One of the hardest things about moving out is going from having everything your parents have at your finger tips ie. nice big secluded house, all the pots, pans, dishes, tools, food, decor, etc. and then having hardly an amenity on your own in a smaller home with neighbors and noise all around. You feel like you had it all and now have nothing but those things were your parents and I felt like I took pride in what I started with even though it was hand-me-down items and free or cheap stuff, it was still mine. I've built off that and eventually passed things down to others as I was able to get new or better things and worked my way up to have what I do today. Returned the favor I got.

I can definitely see the appeal of living at home for all the free stuff you get, instead of working 45+ hour weeks and worrying about money constantly.

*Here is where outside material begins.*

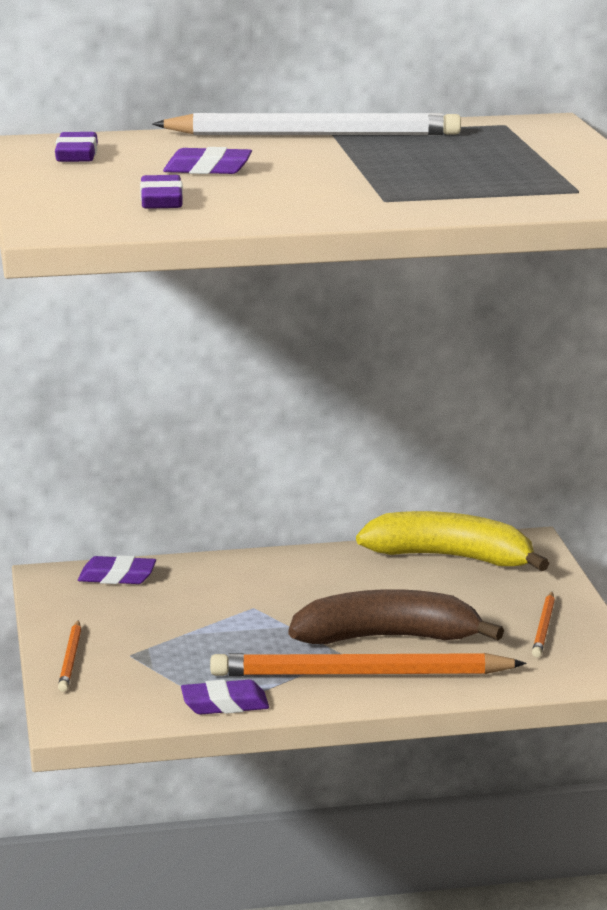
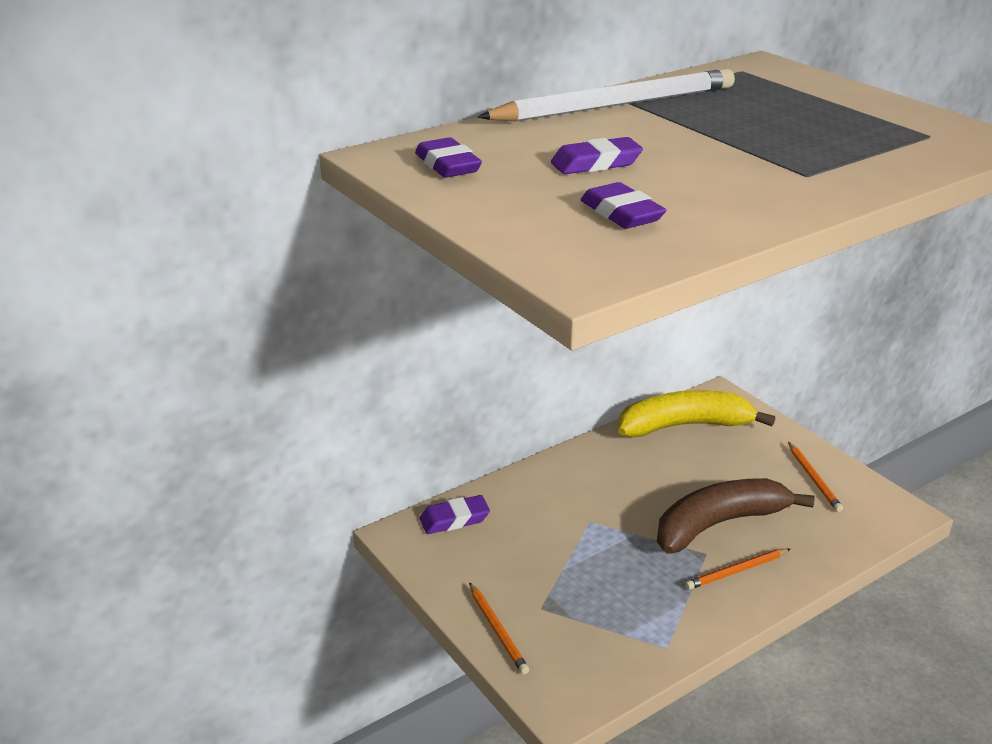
camera: 25 degrees left, 10 degrees up
(225, 704) = (668, 642): purple eraser -> none
(360, 674) = (736, 571): orange pencil -> orange pencil, size x0.47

There is some but keep in mind, your parents likely have to or had to do this for them to have what they have today and be able to provide that for you too. Buy or rent something you definately know you can afford but also know you may have to work more to make that possible. Don't make yourself misserable paying for it either though, if you are, you probably bought or rented something you shouldn't have. If you do have to work two jobs, well, then so be it. Working hard especialy when you're younger isn't a bad thing. Nobody said 40hrs a week is the maximum, it's just what is though of as ideal. People like Donald Trump work about 100+ hours a week. Many successful business people or successful people in general don't work 9-5 jobs and 40hrs a week. Doctors, laywers, realitors, etc all typically make a lot but they also often work long and hard for it. I'd rather work long and hard when I'm in my twenties and build on what I have then have nothing in my 40's to show for or be working long and hard to provide for my family in my 40's. Work the hardest when your body is the most able. As the saying goes "I'm not getting any younger"!